McCarthy también señaló que el sueño está siendo reconocido cada vez más como el tercer pilar de la salud, junto con la dieta y el ejercicio, aunque no ha sido tan exhaustivamente investigado. Sin embargo, advirtió que es difícil decir si los problemas de sueño causan factores de riesgo de derrame cerebral o viceversa. «Por ejemplo», señaló, «el aumento del consumo de alcohol puede causar interrupciones en la calidad del sueño, pero los trastornos de la calidad del sueño también pueden resultar en un mayor uso de alcohol como sedante. Se requiere investigación futura de intervención para determinar asociaciones causales».
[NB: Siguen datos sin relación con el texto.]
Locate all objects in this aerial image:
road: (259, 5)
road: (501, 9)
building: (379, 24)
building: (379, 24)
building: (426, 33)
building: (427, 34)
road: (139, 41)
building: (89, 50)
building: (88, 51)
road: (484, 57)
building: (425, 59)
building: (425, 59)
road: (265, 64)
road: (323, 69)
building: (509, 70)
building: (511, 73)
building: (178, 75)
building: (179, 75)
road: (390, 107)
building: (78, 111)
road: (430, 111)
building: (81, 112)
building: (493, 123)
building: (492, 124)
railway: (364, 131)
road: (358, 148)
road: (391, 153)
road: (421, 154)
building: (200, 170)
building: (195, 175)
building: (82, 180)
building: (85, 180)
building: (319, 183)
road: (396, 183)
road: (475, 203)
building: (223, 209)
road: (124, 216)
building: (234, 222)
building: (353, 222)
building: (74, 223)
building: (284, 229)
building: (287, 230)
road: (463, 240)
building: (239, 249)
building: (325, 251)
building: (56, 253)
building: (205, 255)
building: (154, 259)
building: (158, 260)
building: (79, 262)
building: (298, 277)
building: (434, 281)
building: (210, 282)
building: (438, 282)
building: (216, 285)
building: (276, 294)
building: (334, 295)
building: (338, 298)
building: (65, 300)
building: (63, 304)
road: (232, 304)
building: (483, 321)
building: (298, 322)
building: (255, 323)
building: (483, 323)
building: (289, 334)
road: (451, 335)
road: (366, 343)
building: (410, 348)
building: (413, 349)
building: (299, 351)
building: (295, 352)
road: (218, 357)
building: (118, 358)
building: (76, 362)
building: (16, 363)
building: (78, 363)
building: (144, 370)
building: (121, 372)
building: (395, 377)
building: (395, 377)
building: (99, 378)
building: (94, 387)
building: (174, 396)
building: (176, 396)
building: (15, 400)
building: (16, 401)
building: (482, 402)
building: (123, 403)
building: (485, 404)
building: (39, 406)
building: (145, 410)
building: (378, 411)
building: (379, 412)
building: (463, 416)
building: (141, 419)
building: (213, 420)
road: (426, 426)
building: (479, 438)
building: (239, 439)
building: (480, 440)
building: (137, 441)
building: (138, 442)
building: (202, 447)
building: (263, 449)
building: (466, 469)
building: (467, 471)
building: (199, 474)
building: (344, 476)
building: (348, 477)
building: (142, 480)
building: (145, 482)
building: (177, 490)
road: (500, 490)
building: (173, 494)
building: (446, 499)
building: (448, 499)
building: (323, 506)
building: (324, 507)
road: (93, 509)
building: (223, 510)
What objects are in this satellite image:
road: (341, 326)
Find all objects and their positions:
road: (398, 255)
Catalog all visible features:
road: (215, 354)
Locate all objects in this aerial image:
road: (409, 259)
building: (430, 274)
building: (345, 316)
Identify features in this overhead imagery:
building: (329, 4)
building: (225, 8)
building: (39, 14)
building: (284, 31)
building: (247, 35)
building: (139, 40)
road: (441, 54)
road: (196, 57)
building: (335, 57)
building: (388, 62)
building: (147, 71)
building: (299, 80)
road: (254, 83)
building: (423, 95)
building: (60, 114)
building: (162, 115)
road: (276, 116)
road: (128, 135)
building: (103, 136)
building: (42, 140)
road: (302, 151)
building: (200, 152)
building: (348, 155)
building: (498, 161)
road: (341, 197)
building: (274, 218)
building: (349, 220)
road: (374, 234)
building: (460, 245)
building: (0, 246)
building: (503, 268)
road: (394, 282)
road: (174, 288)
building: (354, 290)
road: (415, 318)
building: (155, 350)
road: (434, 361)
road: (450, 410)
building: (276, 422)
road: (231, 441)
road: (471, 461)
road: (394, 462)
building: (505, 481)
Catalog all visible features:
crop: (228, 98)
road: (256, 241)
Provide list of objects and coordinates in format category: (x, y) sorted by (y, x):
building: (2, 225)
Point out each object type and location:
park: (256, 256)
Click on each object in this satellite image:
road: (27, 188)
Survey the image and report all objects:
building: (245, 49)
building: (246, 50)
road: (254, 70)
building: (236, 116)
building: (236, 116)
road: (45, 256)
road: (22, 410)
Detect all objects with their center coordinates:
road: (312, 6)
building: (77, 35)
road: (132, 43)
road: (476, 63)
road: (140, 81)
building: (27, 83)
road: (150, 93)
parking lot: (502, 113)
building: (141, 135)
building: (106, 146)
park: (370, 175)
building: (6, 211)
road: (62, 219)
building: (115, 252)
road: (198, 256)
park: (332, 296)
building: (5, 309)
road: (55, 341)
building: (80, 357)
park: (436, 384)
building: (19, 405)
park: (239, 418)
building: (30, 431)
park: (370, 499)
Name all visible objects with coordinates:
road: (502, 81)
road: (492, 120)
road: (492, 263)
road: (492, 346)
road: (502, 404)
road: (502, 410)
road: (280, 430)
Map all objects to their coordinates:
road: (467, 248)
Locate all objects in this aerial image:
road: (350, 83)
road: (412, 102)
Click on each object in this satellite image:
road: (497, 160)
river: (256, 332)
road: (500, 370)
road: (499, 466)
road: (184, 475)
Cuando se le preguntó sobre las implicaciones del estudio, Kilkenny dijo que debería ser una «despertar» para los pacientes y los médicos sobre la importancia de un sueño de buena calidad. «Los resultados del estudio también dan a los médicos un incentivo para preguntar acerca de los hábitos de sueño cuando ven a los pacientes en la consulta. El sueño rara vez se discute rutinariamente en la consulta y los médicos pueden estar perdiendo una oportunidad para mejorar la salud de sus pacientes al detectar trastornos del sueño más temprano», agregó. McCarthy señaló: «Nuestros hallazgos sugieren que los síntomas de trastornos del sueño pueden representar factores de riesgo para el derrame cerebral y/o que su presencia identifica a personas con mayor riesgo de sufrir un derrame cerebral. El estudio no muestra que los problemas de sueño causan derrames cerebrales. Solo muestra una asociación. Dados nuestros hallazgos, estudios futuros deberían analizar las intervenciones para los problemas de sueño y su potencial para reducir el riesgo de sufrir un derrame cerebral».